** MATERIAL TO PROCESS **
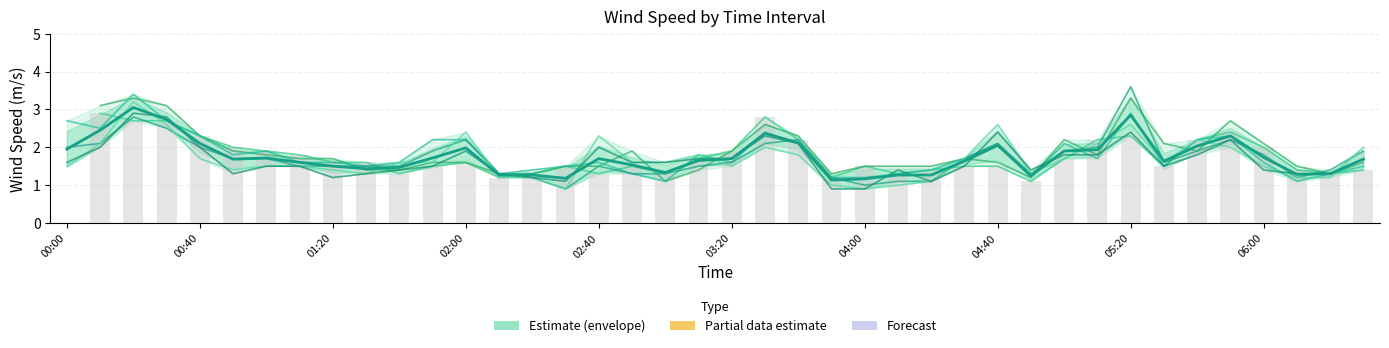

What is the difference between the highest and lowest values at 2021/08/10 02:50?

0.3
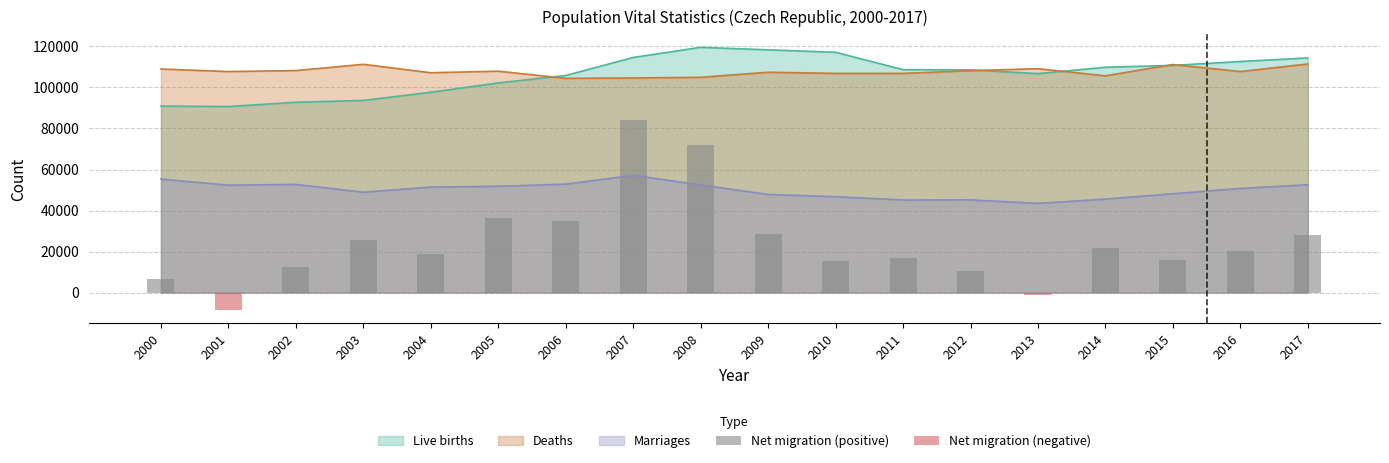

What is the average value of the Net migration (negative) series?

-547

* * *

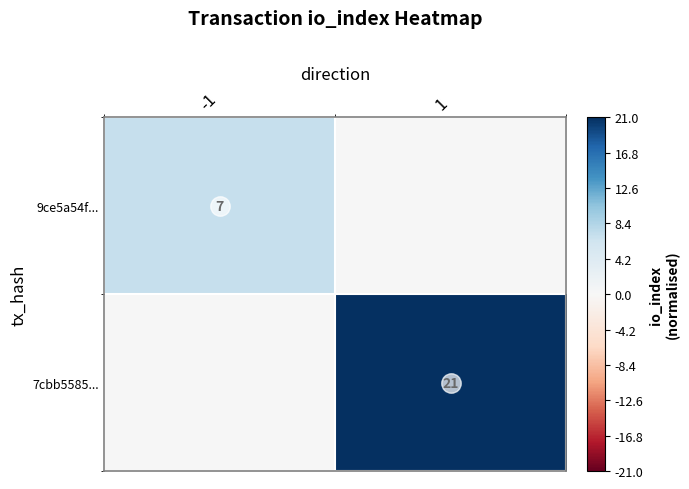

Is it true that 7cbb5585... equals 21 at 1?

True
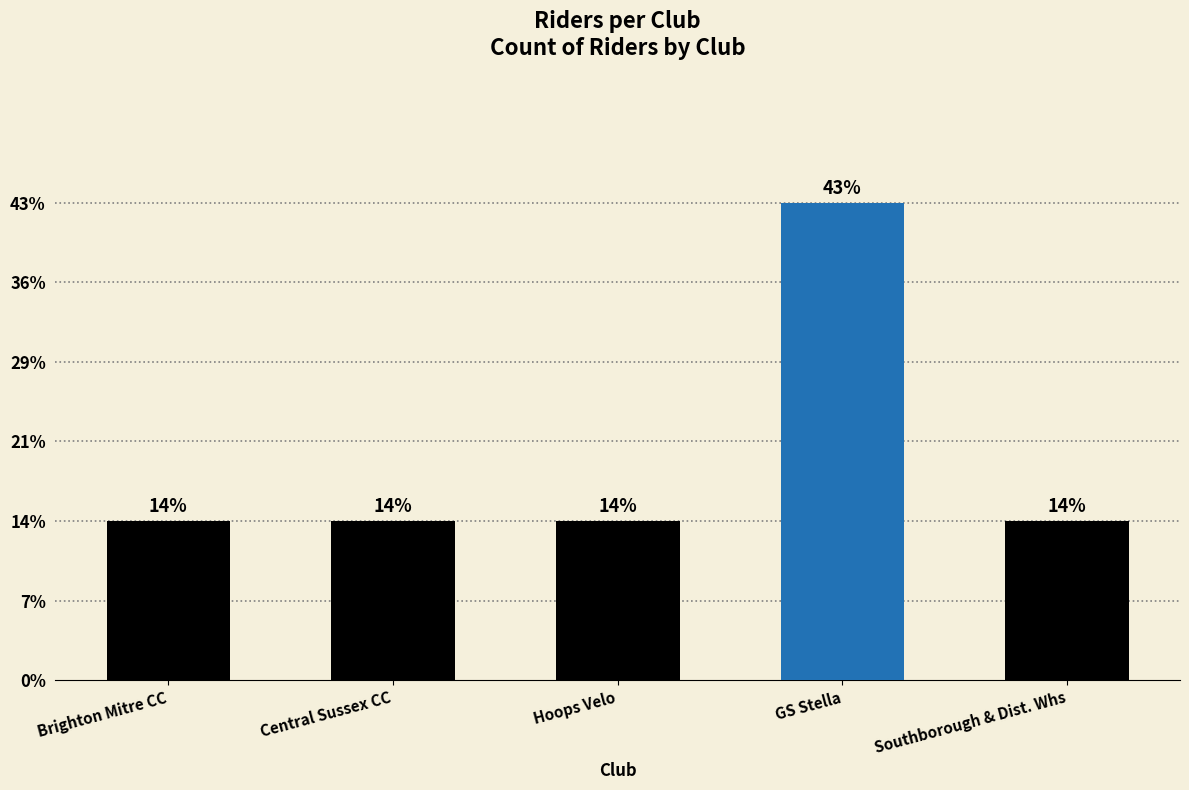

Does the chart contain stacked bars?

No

* * *

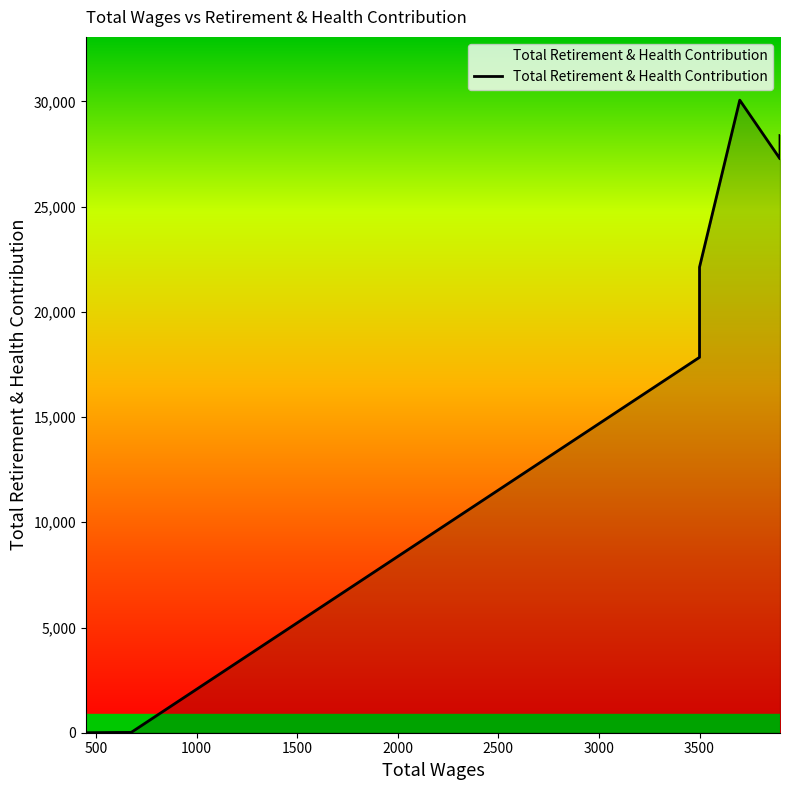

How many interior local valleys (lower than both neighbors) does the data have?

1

** TASK DESCRIPTION **
Reproduce the part of the material that opens with the line containing "What is the difference" and closes with the line containing "What is the average", including both of those lines. Leave the pictures out of your answer.

** YOUR RESPONSE **
What is the difference between the highest and lowest values at 2021/08/10 02:50?

0.3

What is the average value of the Net migration (negative) series?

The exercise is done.